■ WHAT TO PRODUCE: From the line with "pinky dip: (189, 267)" to the line with "ring pip: (287, 266)", retype every line exactly, including those two, and leave out the rest of the data below.

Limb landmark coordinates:
-- -- --

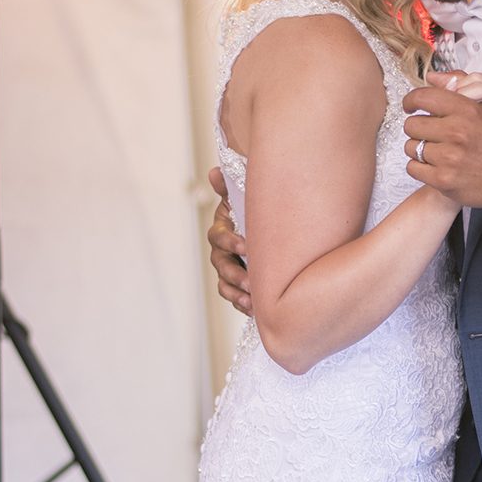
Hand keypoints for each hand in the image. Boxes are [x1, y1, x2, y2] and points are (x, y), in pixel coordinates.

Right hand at [207, 166, 252, 313]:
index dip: (230, 242)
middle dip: (235, 274)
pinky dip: (242, 304)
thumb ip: (229, 187)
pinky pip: (233, 297)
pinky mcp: (235, 286)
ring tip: (251, 301)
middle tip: (251, 282)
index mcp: (222, 230)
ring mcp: (227, 269)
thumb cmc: (253, 214)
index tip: (245, 246)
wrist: (266, 233)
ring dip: (237, 293)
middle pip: (221, 265)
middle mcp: (221, 251)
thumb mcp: (243, 199)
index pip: (219, 237)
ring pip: (225, 284)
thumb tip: (214, 172)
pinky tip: (254, 310)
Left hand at [403, 77, 481, 208]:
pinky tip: (435, 166)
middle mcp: (457, 132)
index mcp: (467, 110)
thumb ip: (460, 87)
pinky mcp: (442, 179)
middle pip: (412, 124)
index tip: (410, 106)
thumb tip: (431, 77)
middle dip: (418, 129)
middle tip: (430, 134)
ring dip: (419, 149)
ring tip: (436, 151)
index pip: (424, 97)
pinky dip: (420, 167)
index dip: (411, 100)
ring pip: (411, 147)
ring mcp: (449, 158)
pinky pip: (412, 167)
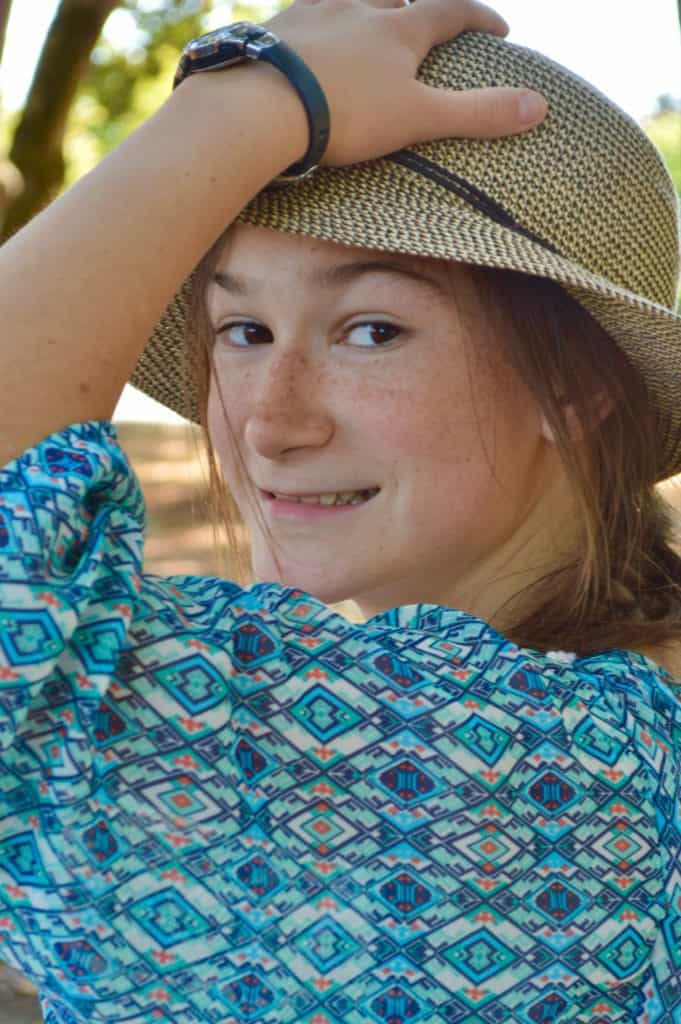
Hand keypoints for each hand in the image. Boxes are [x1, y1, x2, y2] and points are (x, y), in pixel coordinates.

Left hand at [261, 0, 547, 167]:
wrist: (262, 105)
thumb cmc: (345, 114)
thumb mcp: (419, 118)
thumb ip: (477, 114)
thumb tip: (540, 107)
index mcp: (399, 30)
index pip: (451, 12)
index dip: (478, 20)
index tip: (498, 31)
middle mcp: (359, 8)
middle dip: (417, 4)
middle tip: (424, 16)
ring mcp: (315, 13)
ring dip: (366, 3)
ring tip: (369, 14)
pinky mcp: (277, 27)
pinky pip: (304, 10)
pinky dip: (318, 16)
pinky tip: (311, 28)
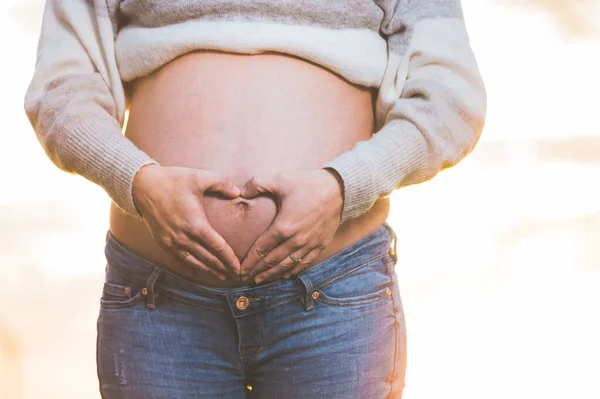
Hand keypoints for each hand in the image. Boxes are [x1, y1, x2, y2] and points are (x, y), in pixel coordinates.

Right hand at [132, 164, 241, 280]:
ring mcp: (171, 242)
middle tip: (235, 275)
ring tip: (220, 275)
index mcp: (196, 224)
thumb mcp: (199, 177)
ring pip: (194, 262)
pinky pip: (177, 260)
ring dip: (208, 270)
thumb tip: (238, 192)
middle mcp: (184, 237)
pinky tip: (196, 271)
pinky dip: (189, 267)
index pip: (218, 247)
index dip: (230, 259)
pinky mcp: (162, 242)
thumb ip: (222, 183)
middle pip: (208, 259)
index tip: (239, 268)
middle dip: (223, 268)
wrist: (142, 185)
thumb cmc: (172, 180)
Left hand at [239, 168, 343, 283]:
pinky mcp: (320, 245)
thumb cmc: (308, 183)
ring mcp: (309, 245)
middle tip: (245, 278)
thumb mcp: (280, 179)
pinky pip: (304, 263)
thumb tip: (240, 193)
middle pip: (272, 261)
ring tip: (260, 280)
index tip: (239, 269)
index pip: (261, 249)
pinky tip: (284, 275)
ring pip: (287, 266)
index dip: (249, 261)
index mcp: (284, 226)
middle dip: (257, 271)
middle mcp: (296, 240)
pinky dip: (292, 271)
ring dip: (272, 275)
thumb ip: (257, 184)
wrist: (339, 189)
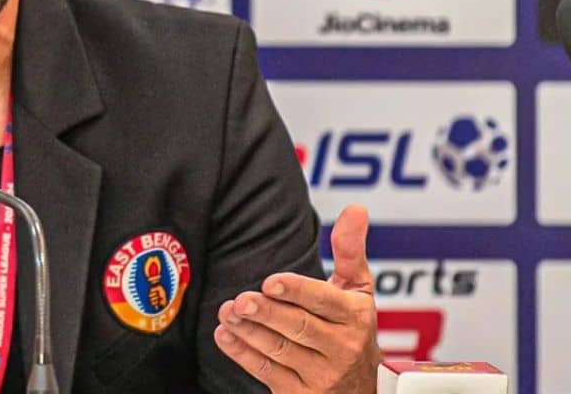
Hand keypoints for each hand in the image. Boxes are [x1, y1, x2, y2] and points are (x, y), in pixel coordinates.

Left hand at [213, 204, 382, 392]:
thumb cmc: (352, 328)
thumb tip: (356, 209)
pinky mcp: (299, 393)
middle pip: (299, 327)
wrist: (359, 390)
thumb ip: (350, 250)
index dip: (297, 292)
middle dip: (267, 313)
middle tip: (241, 299)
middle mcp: (342, 348)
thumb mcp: (357, 291)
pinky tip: (225, 336)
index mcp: (356, 317)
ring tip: (227, 312)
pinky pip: (267, 373)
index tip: (270, 282)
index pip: (325, 302)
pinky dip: (242, 354)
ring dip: (249, 331)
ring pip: (280, 350)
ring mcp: (321, 375)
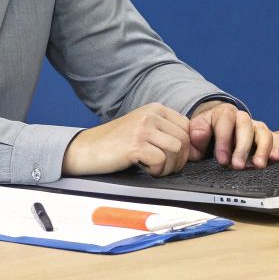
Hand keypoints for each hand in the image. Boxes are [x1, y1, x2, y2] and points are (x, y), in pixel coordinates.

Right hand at [63, 103, 191, 176]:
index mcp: (155, 109)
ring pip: (176, 150)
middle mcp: (151, 115)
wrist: (87, 149)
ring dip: (168, 166)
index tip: (176, 158)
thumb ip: (164, 130)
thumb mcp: (142, 126)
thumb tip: (191, 146)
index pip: (187, 126)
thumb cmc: (116, 143)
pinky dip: (155, 170)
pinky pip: (160, 161)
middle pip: (184, 140)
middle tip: (164, 168)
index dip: (187, 146)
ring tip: (154, 169)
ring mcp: (143, 129)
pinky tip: (144, 168)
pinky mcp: (135, 145)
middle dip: (179, 160)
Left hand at [188, 101, 278, 169]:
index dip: (224, 140)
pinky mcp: (267, 138)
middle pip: (246, 126)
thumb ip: (195, 133)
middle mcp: (242, 118)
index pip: (225, 121)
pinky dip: (277, 148)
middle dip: (242, 147)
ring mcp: (256, 127)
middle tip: (238, 166)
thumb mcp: (195, 132)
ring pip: (264, 132)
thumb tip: (199, 135)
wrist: (214, 135)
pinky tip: (273, 159)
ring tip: (258, 165)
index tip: (222, 160)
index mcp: (223, 113)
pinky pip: (277, 139)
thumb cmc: (205, 135)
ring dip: (262, 149)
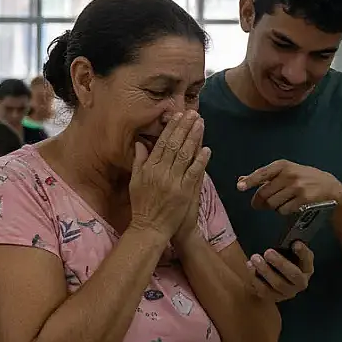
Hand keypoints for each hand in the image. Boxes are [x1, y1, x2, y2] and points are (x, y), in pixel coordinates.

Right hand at [128, 110, 209, 237]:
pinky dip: (200, 160)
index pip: (161, 143)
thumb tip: (140, 142)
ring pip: (185, 155)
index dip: (171, 128)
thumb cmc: (142, 205)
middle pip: (175, 145)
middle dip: (184, 127)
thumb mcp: (135, 182)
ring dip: (194, 138)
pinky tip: (207, 149)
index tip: (178, 114)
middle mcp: (160, 172)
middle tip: (193, 113)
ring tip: (200, 124)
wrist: (150, 228)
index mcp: (148, 168)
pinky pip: (194, 172)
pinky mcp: (184, 192)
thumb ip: (138, 161)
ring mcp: (173, 181)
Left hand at [237, 161, 341, 214]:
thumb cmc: (304, 178)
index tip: (240, 187)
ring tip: (282, 202)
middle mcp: (289, 174)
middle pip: (264, 193)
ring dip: (274, 206)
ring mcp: (297, 187)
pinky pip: (284, 210)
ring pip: (273, 204)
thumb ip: (264, 176)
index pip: (262, 173)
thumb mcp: (286, 171)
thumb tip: (241, 180)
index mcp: (282, 165)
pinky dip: (284, 211)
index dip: (250, 181)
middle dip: (260, 201)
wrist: (329, 187)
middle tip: (259, 205)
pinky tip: (291, 206)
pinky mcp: (303, 199)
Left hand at [247, 241, 313, 302]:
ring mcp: (287, 293)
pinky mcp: (274, 298)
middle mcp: (300, 283)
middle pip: (293, 275)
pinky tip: (250, 269)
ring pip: (277, 285)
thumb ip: (293, 246)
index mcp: (307, 268)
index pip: (307, 260)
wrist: (275, 274)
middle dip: (280, 263)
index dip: (302, 253)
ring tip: (254, 259)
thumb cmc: (285, 259)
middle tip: (267, 252)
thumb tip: (294, 243)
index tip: (295, 244)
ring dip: (265, 271)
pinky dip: (256, 280)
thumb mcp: (292, 251)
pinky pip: (264, 292)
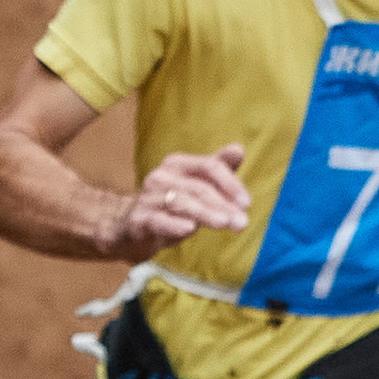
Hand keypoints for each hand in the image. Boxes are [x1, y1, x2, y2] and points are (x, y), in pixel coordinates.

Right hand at [107, 143, 249, 259]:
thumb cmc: (172, 205)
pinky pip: (157, 220)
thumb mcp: (196, 186)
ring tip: (224, 224)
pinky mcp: (138, 220)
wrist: (132, 227)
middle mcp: (161, 177)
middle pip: (198, 188)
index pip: (208, 166)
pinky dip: (173, 224)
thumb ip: (217, 169)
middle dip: (223, 205)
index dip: (230, 183)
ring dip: (205, 214)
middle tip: (242, 222)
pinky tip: (189, 229)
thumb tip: (238, 149)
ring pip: (180, 203)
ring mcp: (148, 198)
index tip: (246, 203)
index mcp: (178, 164)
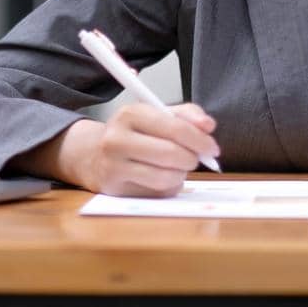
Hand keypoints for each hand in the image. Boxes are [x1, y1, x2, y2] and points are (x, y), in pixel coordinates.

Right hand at [59, 103, 219, 196]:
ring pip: (166, 177)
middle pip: (171, 154)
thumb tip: (208, 126)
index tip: (212, 148)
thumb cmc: (135, 133)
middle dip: (192, 158)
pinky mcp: (116, 189)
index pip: (174, 128)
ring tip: (176, 167)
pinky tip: (161, 177)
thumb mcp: (157, 115)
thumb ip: (187, 116)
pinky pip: (157, 193)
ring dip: (181, 174)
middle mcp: (117, 139)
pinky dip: (169, 186)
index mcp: (130, 113)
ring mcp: (113, 166)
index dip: (200, 140)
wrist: (95, 155)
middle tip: (195, 159)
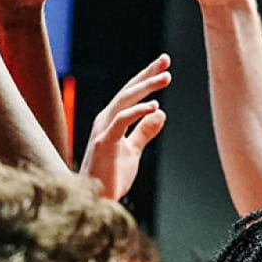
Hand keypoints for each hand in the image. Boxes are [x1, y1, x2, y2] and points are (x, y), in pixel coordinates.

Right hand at [80, 55, 170, 200]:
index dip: (146, 78)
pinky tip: (154, 105)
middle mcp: (105, 120)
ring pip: (124, 101)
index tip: (164, 65)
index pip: (130, 94)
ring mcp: (102, 130)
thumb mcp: (132, 151)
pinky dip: (137, 111)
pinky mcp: (103, 143)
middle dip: (146, 74)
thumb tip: (160, 113)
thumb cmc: (111, 177)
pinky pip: (121, 121)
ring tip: (165, 77)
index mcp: (111, 121)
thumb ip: (144, 132)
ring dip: (145, 87)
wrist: (96, 202)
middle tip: (165, 60)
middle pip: (127, 91)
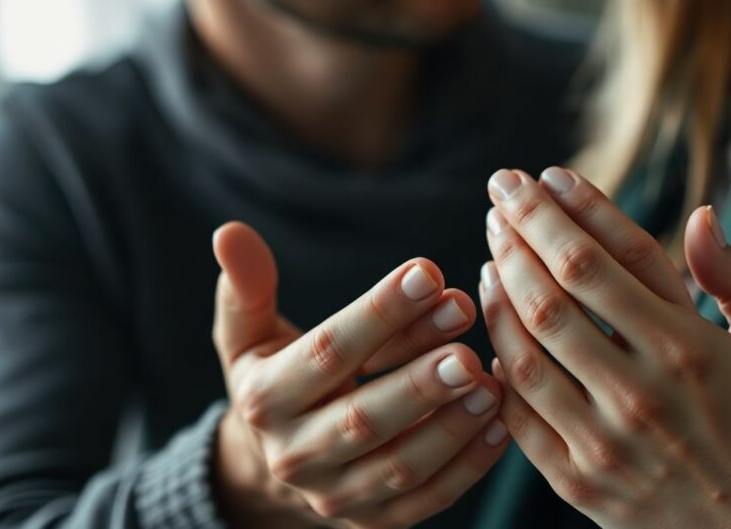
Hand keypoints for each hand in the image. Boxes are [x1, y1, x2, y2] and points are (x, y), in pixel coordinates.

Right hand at [211, 222, 509, 528]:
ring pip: (399, 467)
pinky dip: (468, 467)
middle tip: (468, 348)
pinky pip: (427, 500)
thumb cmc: (276, 376)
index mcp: (264, 400)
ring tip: (490, 382)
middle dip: (419, 383)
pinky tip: (500, 423)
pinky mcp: (375, 522)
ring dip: (450, 427)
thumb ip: (247, 286)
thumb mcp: (248, 334)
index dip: (377, 314)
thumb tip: (230, 232)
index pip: (326, 352)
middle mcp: (295, 456)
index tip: (428, 273)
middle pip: (363, 419)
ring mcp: (336, 497)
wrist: (277, 462)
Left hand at [478, 168, 730, 528]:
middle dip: (518, 231)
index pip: (604, 260)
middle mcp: (639, 393)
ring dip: (499, 290)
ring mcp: (602, 441)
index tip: (543, 176)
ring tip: (492, 250)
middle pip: (552, 294)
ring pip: (524, 350)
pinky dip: (495, 365)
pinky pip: (517, 415)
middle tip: (501, 193)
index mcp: (690, 351)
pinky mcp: (577, 481)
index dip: (566, 210)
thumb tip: (701, 215)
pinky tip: (489, 328)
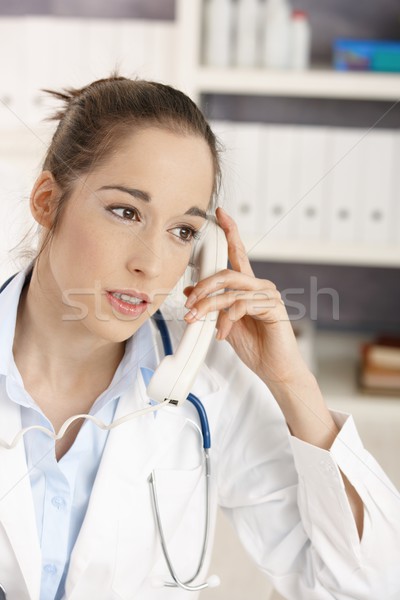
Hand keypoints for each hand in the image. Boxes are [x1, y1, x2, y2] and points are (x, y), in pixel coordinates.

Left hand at [183, 207, 308, 386]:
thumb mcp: (224, 323)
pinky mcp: (272, 307)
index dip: (230, 231)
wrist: (275, 369)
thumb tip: (191, 293)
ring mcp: (268, 295)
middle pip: (226, 272)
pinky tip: (223, 333)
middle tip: (189, 304)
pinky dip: (226, 320)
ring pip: (230, 290)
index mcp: (248, 287)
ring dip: (208, 306)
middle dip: (202, 286)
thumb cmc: (255, 346)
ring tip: (197, 320)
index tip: (220, 213)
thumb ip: (212, 306)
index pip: (238, 253)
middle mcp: (260, 286)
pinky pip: (241, 305)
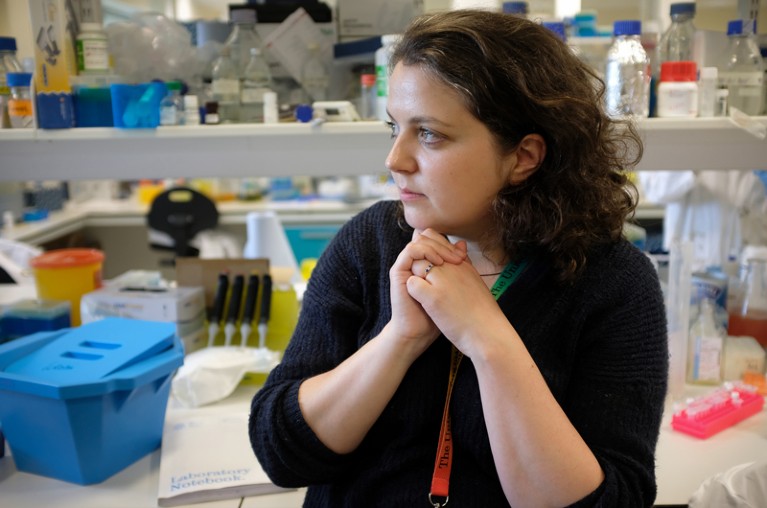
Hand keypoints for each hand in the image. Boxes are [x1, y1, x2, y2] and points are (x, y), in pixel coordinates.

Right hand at [387, 229, 465, 353]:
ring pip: (419, 240)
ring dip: (436, 247)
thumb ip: (456, 265)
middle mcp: (415, 262)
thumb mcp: (452, 285)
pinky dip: (425, 252)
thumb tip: (463, 244)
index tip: (463, 257)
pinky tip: (438, 264)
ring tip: (450, 260)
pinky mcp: (398, 272)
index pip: (435, 239)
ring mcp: (405, 266)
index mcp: (425, 263)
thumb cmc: (440, 313)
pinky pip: (410, 251)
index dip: (449, 242)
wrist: (421, 332)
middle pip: (426, 236)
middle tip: (458, 257)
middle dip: (444, 243)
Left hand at [406, 254, 508, 357]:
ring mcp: (442, 281)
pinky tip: (422, 303)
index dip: (429, 252)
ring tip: (426, 295)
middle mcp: (452, 268)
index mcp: (462, 263)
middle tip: (425, 284)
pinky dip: (413, 292)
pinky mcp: (433, 297)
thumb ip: (465, 262)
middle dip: (419, 264)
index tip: (431, 270)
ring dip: (416, 278)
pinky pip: (413, 284)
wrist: (488, 335)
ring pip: (417, 266)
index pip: (437, 241)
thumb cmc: (482, 313)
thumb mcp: (475, 280)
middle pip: (425, 251)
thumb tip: (460, 245)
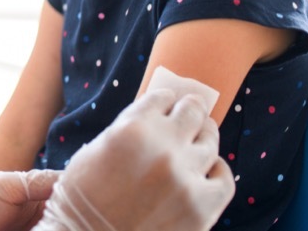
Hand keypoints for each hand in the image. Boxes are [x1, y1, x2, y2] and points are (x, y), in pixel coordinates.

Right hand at [34, 90, 233, 230]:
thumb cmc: (84, 197)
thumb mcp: (96, 149)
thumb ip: (129, 127)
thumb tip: (158, 113)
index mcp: (132, 129)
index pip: (163, 98)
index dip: (165, 100)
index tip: (168, 103)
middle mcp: (163, 149)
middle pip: (193, 112)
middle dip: (190, 109)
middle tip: (191, 109)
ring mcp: (185, 179)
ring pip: (210, 143)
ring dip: (202, 138)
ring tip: (198, 140)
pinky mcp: (201, 208)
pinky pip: (224, 179)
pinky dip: (217, 171)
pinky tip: (206, 170)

-- -- --

■ ANSWER SPACE:
pinky dip: (189, 267)
index pip: (218, 247)
index dip: (230, 259)
pinky mcp: (162, 242)
thumb ip: (222, 183)
middle pip: (208, 259)
index tip: (239, 268)
middle dip: (223, 268)
wrist: (142, 185)
thumb cmc: (172, 180)
Left hand at [239, 168, 343, 283]:
pinky mcp: (320, 245)
thumb cmc: (308, 183)
ring mcp: (309, 245)
middle tip: (245, 278)
thumb mcp: (280, 179)
pinky pip: (304, 263)
thumb tip: (240, 193)
middle pip: (272, 261)
ring tip: (260, 280)
index tip: (239, 269)
index pip: (261, 249)
pinky tip: (284, 275)
ring pip: (287, 266)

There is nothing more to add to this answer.